> _TO DO_: Gather every line in the data below that contains the word "افزایش", and copy each of those lines in full.

------

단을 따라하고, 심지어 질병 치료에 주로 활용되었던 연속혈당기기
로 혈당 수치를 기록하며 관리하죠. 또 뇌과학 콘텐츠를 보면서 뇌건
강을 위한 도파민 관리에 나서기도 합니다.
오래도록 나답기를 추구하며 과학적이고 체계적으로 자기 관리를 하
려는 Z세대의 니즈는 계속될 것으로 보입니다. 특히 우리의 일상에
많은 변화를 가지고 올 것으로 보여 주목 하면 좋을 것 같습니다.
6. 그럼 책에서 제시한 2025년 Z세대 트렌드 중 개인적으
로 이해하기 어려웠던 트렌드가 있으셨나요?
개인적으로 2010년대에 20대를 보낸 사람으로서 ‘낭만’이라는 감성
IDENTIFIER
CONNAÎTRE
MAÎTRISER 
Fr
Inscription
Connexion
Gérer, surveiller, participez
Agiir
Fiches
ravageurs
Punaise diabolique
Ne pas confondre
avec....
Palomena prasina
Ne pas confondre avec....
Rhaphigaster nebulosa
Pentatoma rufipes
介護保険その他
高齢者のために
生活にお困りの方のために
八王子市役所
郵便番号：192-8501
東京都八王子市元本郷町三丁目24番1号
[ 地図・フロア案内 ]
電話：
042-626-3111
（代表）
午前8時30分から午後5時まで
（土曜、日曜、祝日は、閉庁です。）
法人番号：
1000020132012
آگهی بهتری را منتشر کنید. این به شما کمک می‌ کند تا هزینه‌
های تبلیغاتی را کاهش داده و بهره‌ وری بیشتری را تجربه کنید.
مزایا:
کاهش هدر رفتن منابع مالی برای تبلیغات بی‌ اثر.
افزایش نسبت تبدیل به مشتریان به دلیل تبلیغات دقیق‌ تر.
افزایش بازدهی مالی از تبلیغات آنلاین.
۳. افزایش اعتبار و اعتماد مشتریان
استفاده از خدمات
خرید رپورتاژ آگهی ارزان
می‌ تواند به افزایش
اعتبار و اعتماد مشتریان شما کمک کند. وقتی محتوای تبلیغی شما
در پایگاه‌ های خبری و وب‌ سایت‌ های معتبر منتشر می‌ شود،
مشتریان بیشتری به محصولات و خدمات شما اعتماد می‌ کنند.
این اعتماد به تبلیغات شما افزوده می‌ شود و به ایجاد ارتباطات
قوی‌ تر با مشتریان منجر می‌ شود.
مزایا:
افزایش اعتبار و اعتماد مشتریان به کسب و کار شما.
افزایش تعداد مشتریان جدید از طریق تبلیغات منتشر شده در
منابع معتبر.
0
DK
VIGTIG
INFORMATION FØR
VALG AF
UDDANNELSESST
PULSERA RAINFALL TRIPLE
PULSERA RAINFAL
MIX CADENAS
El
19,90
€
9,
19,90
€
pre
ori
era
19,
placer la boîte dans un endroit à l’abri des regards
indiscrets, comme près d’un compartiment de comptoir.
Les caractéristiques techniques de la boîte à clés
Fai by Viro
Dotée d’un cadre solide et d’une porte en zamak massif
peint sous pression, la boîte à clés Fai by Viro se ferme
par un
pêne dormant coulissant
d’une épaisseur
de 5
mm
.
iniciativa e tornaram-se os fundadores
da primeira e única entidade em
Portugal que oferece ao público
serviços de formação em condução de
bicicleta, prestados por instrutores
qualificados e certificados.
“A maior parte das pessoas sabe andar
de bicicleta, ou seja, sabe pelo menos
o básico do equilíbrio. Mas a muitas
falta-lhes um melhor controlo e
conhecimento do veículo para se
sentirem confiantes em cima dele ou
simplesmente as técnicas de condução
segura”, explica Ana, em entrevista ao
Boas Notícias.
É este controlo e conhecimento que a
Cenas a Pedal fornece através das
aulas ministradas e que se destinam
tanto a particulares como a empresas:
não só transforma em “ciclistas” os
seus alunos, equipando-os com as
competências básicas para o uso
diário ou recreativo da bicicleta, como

------

> _ANSWER_:
افزایش نسبت تبدیل به مشتریان به دلیل تبلیغات دقیق‌ تر.
افزایش بازدهی مالی از تبلیغات آنلاین.
۳. افزایش اعتبار و اعتماد مشتریان
می‌ تواند به افزایش
افزایش اعتبار و اعتماد مشتریان به کسب و کار شما.
افزایش تعداد مشتریان جدید از طریق تبلیغات منتشر شده در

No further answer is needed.